To most Americans who grew up with Dr. Seuss' oddly, endearingly drawn critters and facile rhymes ("And then he ran out. / And, then, fast as a fox, / The Cat in the Hat / Came back in with a box"), the report that Dr. Seuss was, as Art Spiegelman puts it, "a feisty political cartoonist who exhorted America to do battle with Hitler" may come as a surprise. I didn't grow up in the United States, having arrived here when I was 26, but it didn't take me long to acquire a certain image of Dr. Seuss.
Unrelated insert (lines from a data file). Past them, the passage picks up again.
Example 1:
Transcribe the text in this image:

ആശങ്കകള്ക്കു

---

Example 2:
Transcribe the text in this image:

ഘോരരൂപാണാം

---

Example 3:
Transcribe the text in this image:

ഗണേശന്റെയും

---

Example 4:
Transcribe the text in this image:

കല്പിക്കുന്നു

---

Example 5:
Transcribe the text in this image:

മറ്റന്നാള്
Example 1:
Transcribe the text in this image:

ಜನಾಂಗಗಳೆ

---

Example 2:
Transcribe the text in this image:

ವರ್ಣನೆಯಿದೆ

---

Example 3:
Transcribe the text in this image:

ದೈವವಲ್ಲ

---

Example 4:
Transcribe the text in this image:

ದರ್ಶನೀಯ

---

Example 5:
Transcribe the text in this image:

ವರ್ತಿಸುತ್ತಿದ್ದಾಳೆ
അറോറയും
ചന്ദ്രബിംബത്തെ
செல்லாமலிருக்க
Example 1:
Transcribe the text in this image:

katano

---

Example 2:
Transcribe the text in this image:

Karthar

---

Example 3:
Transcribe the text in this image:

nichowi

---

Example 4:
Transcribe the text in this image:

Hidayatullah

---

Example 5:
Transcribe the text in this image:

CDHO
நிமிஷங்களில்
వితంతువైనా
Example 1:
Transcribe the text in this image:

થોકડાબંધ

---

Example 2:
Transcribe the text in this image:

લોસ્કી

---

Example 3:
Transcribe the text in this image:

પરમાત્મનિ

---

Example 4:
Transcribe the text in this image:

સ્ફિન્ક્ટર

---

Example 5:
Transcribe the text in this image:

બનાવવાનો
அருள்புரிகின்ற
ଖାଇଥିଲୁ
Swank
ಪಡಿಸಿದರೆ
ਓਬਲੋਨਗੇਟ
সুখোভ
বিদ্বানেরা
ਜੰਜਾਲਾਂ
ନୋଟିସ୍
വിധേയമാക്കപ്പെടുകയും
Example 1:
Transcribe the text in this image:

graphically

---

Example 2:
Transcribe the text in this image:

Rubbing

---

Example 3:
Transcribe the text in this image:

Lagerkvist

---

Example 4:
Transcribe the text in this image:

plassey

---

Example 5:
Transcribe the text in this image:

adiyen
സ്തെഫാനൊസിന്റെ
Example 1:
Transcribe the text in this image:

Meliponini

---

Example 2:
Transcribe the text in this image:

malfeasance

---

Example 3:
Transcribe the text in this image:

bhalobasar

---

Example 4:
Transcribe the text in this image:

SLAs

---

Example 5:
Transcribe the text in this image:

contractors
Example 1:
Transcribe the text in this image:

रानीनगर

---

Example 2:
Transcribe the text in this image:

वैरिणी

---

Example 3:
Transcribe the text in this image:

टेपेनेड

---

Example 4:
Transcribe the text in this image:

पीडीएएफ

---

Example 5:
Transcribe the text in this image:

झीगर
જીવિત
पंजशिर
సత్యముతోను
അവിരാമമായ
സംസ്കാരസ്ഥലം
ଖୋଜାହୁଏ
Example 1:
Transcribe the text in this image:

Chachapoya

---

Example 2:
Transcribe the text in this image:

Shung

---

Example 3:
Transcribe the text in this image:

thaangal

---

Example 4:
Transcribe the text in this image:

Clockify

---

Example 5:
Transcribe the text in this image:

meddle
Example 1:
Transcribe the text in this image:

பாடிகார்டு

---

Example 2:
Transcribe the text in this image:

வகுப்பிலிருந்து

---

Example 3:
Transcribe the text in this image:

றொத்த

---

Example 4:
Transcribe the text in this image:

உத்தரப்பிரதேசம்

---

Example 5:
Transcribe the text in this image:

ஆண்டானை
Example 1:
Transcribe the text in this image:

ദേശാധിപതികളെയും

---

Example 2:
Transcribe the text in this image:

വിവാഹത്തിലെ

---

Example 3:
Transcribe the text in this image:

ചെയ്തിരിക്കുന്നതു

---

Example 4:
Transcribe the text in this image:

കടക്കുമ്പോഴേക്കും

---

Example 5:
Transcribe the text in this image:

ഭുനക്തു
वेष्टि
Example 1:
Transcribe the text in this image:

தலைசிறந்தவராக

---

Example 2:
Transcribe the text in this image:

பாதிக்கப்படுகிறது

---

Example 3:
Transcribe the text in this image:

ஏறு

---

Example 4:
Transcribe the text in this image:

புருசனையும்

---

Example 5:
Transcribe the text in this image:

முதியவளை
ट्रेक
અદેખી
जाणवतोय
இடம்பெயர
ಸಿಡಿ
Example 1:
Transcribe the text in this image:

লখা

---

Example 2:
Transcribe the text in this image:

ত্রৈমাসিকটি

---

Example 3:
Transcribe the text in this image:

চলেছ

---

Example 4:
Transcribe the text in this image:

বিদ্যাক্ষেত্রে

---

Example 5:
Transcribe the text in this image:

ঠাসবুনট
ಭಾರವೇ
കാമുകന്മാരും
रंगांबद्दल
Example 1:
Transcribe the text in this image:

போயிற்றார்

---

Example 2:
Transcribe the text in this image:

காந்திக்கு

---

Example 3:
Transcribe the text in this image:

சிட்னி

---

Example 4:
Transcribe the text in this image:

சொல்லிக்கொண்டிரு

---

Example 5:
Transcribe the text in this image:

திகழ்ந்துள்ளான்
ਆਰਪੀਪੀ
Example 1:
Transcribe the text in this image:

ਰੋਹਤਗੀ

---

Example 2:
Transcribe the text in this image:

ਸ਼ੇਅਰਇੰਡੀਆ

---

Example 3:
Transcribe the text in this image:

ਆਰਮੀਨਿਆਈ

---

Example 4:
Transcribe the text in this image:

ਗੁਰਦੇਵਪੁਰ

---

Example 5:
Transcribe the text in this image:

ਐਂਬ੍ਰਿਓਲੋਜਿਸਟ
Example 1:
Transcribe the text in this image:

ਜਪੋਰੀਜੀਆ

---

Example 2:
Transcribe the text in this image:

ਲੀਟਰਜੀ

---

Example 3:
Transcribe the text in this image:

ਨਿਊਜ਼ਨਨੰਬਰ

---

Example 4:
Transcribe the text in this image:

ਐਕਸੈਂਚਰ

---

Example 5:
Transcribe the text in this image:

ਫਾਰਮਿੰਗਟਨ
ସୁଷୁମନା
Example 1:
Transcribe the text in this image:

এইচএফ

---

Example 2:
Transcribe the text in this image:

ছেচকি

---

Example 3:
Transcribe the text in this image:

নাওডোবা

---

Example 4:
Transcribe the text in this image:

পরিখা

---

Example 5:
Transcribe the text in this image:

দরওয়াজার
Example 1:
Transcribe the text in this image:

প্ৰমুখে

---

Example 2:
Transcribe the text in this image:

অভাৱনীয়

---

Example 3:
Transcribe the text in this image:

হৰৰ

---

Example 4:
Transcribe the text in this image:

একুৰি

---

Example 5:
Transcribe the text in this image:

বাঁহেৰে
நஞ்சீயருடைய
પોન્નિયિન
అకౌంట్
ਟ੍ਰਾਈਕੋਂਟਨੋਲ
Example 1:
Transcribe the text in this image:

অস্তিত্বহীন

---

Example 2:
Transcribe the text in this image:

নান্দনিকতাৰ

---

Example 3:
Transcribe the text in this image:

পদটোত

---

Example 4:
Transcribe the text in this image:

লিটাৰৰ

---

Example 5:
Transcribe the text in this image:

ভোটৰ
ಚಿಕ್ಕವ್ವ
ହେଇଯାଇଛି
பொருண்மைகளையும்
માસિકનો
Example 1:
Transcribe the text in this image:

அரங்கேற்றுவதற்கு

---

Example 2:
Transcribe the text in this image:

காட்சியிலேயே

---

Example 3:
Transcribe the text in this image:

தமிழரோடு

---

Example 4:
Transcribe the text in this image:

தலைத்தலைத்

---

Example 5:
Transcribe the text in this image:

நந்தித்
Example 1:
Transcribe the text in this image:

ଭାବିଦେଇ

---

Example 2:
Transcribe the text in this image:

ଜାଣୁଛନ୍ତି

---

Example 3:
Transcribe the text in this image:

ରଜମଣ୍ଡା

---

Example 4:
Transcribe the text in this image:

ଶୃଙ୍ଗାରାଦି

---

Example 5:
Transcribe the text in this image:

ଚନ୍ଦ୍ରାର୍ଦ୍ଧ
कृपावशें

In fact, I first learned about Dr. Seuss' wartime roles only recently. In a footnote to his multifaceted account of the U.S. Occupation of Japan, "Embracing Defeat" (The New Press, 1999), John Dower referred to the War Department's "uncompromisingly harsh" propaganda film, "Your Job in Germany," noting that its script was written by "Theodor Geisel (later to become famous as the author of the 'Dr. Seuss' children's books)."
The film emphasized, Dower said, that "virtually every German . . . had supported the Nazis; and every German -- especially the young -- was a potential source of future revanchism." Uncompromisingly harsh indeed, immediately bringing to mind the more recent view propounded by the Harvard teacher Daniel Goldhagen that all Germans were "Hitler's willing executioners." (For Geisel, it was German "revanchism," rather than the Holocaust, because when he scripted "Your Job in Germany," the scale of the mass murder wasn't widely known.)